### What to work on:
Look through the entries below and show every line containing the word "votre".
━━ Records provided ━━
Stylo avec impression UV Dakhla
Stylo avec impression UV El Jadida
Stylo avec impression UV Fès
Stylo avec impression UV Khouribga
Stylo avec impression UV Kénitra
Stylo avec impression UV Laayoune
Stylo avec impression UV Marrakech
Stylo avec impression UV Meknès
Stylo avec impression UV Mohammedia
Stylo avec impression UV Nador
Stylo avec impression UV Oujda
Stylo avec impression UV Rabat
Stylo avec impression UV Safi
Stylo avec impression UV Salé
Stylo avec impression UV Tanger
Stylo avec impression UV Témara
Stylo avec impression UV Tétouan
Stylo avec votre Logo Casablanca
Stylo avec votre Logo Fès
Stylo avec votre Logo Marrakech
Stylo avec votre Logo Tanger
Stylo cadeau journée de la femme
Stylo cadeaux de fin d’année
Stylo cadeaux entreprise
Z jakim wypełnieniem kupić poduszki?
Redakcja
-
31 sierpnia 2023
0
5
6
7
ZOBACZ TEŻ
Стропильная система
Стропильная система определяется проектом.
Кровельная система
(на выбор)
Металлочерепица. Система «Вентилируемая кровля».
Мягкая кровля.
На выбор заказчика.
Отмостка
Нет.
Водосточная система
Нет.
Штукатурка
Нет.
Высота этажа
━━━
### Problem solution:
Stylo avec votre Logo Casablanca
Stylo avec votre Logo Fès
Stylo avec votre Logo Marrakech
Stylo avec votre Logo Tanger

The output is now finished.